Flag or filter Gazepoint data by trackloss
Source:R/binocular_trackloss_simulation_extensions.R
clean_gazepoint_by_trackloss.RdComputes trackloss rates globally or within user-specified grouping columns, then flags or removes groups exceeding a transparent threshold. Trackloss can be supplied directly through a validity/tracking column or inferred from missing/out-of-range gaze coordinates.
Usage
clean_gazepoint_by_trackloss(
data,
group_cols = NULL,
tracking_col = NULL,
x_col = NULL,
y_col = NULL,
max_trackloss = 0.25,
action = c("flag", "filter"),
treat_zero_zero_as_loss = TRUE,
rate_col = ".gp3_trackloss_rate",
exclude_col = ".gp3_trackloss_exclude"
)Arguments
- data
A data frame.
- group_cols
Optional character vector of grouping columns, for example participant and trial identifiers.
- tracking_col
Optional tracking/validity column.

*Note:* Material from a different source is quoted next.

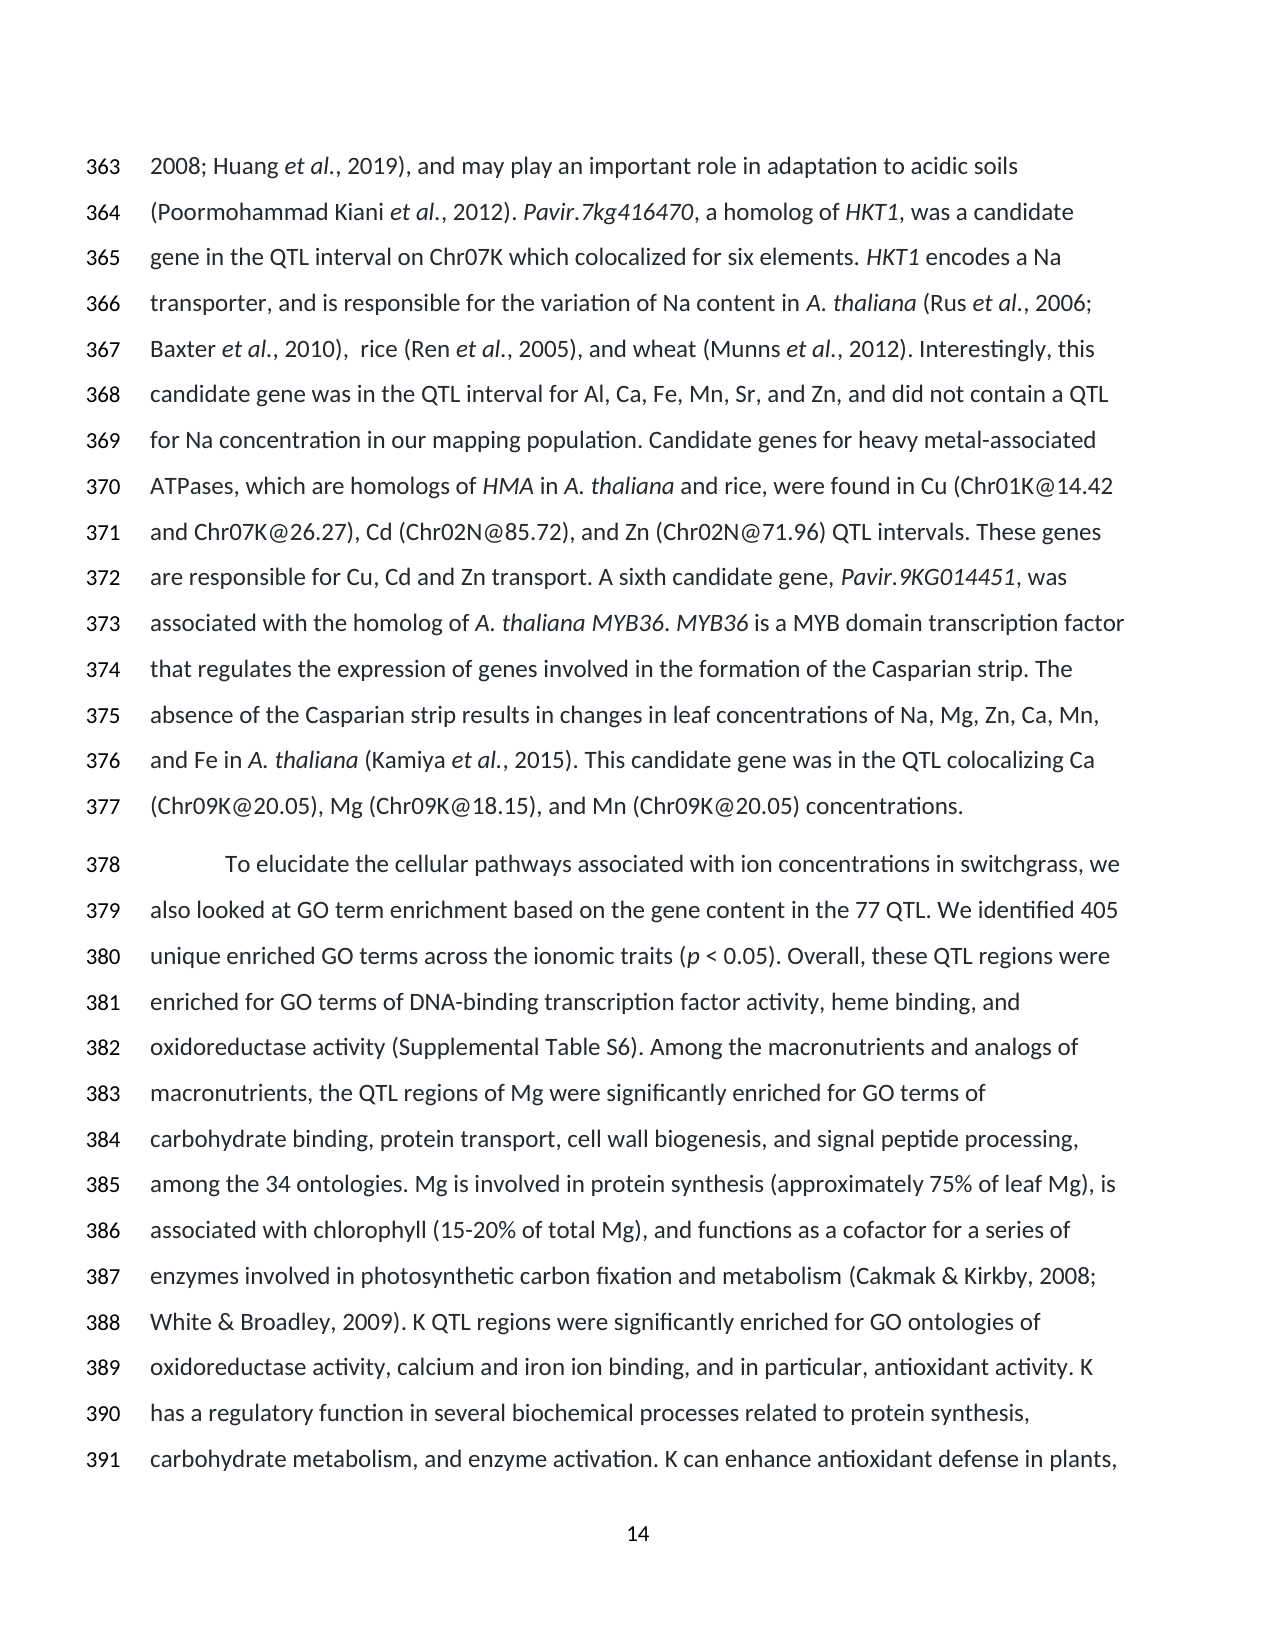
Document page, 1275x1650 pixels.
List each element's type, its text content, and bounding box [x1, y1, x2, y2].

text To elucidate the cellular pathways associated with ion concentrations in switchgrass, we also looked at GO term enrichment based on the gene content in the 77 QTL. We identified 405 unique enriched GO terms across the ionomic traits (p < 0.05). Overall, these QTL regions were enriched for GO terms of DNA-binding transcription factor activity, heme binding, and oxidoreductase activity (Supplemental Table S6). Among the macronutrients and analogs of macronutrients, the QTL regions of Mg were significantly enriched for GO terms of carbohydrate binding, protein transport, cell wall biogenesis, and signal peptide processing, among the 34 ontologies. Mg is involved in protein synthesis (approximately 75% of leaf Mg), is associated with chlorophyll (15-20% of total Mg), and functions as a cofactor for a series of enzymes involved in photosynthetic carbon fixation and metabolism (Cakmak & Kirkby, 2008; White & Broadley, 2009). K QTL regions were significantly enriched for GO ontologies of oxidoreductase activity, calcium and iron ion binding, and in particular, antioxidant activity. K has a regulatory function in several biochemical processes related to protein synthesis, carbohydrate metabolism, and enzyme activation. K can enhance antioxidant defense in plants, [150, 848, 1125, 1473]
text 2008; Huang et al., 2019), and may play an important role in adaptation to acidic soils (Poormohammad Kiani et al., 2012). Pavir.7kg416470, a homolog of HKT1, was a candidate gene in the QTL interval on Chr07K which colocalized for six elements. HKT1 encodes a Na transporter, and is responsible for the variation of Na content in A. thaliana (Rus et al., 2006; Baxter et al., 2010), rice (Ren et al., 2005), and wheat (Munns et al., 2012). Interestingly, this candidate gene was in the QTL interval for Al, Ca, Fe, Mn, Sr, and Zn, and did not contain a QTL for Na concentration in our mapping population. Candidate genes for heavy metal-associated ATPases, which are homologs of HMA in A. thaliana and rice, were found in Cu (Chr01K@14.42 and Chr07K@26.27), Cd (Chr02N@85.72), and Zn (Chr02N@71.96) QTL intervals. These genes are responsible for Cu, Cd and Zn transport. A sixth candidate gene, Pavir.9KG014451, was associated with the homolog of A. thaliana MYB36. MYB36 is a MYB domain transcription factor that regulates the expression of genes involved in the formation of the Casparian strip. The absence of the Casparian strip results in changes in leaf concentrations of Na, Mg, Zn, Ca, Mn, and Fe in A. thaliana (Kamiya et al., 2015). This candidate gene was in the QTL colocalizing Ca (Chr09K@20.05), Mg (Chr09K@18.15), and Mn (Chr09K@20.05) concentrations. [150, 150, 1125, 821]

Logical, numeric, and character encodings are supported.
- x_col, y_col
Optional gaze coordinate columns used when
tracking_colis not supplied.- max_trackloss
Maximum allowed trackloss proportion per group.
- action
Either
"flag"to retain all rows and add diagnostic columns, or"filter"to remove groups above the threshold.- treat_zero_zero_as_loss
If
TRUE,(0, 0)gaze coordinates are treated as trackloss when usingx_colandy_col.- rate_col, exclude_col
Names of the added diagnostic columns.
Value
A data frame with diagnostic columns. If action = "filter", rows
from excluded groups are removed. A compact summary is stored in the
"gp3_trackloss_summary" attribute.
Examples
x <- data.frame(
participant = c("P1", "P1", "P2", "P2"),
trial = c(1, 1, 1, 1),
valid = c(1, 0, 1, 1)
)
clean_gazepoint_by_trackloss(
x,
group_cols = c("participant", "trial"),
tracking_col = "valid",
max_trackloss = 0.25
)
#> participant trial valid .gp3_trackloss_rate .gp3_trackloss_exclude
#> 1 P1 1 1 0.5 TRUE
#> 2 P1 1 0 0.5 TRUE
#> 3 P2 1 1 0.0 FALSE
#> 4 P2 1 1 0.0 FALSE